**EXERCISE DESCRIPTION:**
In the records that follow, find each line with the word "default" and copy it.

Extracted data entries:
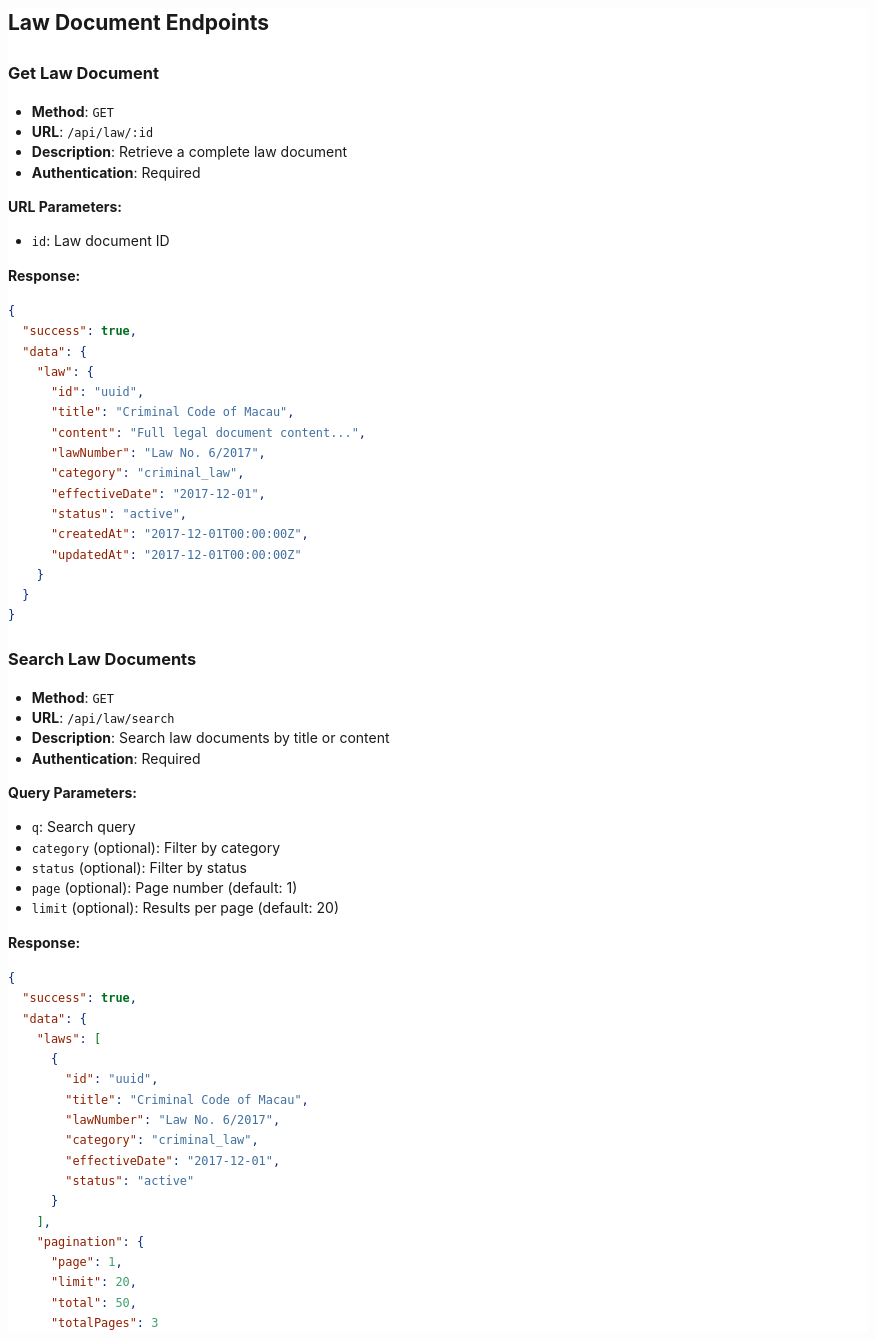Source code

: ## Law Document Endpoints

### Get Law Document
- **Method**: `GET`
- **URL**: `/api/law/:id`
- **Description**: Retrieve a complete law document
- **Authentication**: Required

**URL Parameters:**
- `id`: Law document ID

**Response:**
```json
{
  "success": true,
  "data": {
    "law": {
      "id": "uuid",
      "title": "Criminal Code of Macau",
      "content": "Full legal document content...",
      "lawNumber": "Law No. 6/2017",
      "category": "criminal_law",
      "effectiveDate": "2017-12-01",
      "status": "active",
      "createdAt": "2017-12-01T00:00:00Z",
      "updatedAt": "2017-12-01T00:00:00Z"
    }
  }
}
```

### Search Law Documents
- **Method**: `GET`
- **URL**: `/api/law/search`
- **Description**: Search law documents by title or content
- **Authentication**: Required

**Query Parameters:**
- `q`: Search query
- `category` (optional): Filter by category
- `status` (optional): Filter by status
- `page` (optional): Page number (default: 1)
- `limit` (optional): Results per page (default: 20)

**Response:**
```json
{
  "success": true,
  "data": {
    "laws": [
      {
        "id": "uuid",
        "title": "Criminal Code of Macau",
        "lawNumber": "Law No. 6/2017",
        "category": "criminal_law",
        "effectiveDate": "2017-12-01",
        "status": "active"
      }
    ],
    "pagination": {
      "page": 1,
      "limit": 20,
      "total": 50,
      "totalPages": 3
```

==

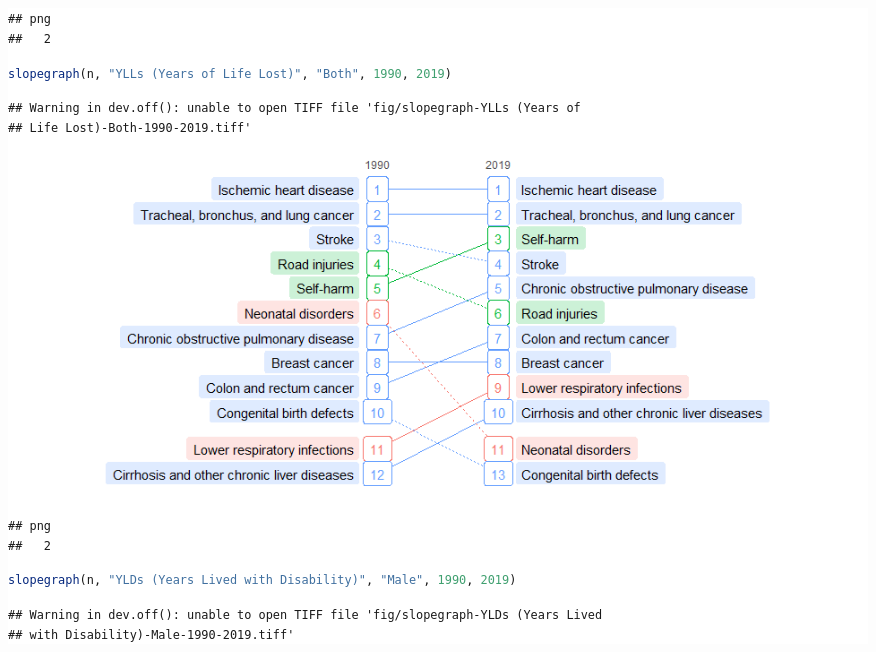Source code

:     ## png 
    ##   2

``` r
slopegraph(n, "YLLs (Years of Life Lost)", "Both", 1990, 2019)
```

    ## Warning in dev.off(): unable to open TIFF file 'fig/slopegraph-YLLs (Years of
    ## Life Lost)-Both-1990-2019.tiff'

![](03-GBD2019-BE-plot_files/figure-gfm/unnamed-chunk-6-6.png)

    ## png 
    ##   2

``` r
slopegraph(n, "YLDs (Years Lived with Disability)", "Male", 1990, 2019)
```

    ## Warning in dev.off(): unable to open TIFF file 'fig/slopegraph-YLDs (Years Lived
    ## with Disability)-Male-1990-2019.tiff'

...

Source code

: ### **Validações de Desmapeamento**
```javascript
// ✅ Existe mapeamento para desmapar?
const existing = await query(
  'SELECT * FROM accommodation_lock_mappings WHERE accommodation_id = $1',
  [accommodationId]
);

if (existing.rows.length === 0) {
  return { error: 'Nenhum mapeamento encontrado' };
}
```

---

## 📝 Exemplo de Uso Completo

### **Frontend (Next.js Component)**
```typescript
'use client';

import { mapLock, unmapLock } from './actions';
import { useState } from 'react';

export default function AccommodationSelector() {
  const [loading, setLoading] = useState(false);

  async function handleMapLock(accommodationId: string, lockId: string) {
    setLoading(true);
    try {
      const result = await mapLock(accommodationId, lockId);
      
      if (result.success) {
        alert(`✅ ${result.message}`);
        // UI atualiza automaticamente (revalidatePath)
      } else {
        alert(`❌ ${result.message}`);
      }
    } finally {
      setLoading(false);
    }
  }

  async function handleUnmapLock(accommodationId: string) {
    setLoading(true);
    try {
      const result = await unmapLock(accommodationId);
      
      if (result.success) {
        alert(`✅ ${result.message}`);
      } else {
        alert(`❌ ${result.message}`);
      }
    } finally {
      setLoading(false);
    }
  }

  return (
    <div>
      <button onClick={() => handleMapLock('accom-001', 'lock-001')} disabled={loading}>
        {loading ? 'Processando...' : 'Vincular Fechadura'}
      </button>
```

**OUTPUT OF THE TASK:**
- `page` (optional): Page number (default: 1)
- `limit` (optional): Results per page (default: 20)
export default function AccommodationSelector() {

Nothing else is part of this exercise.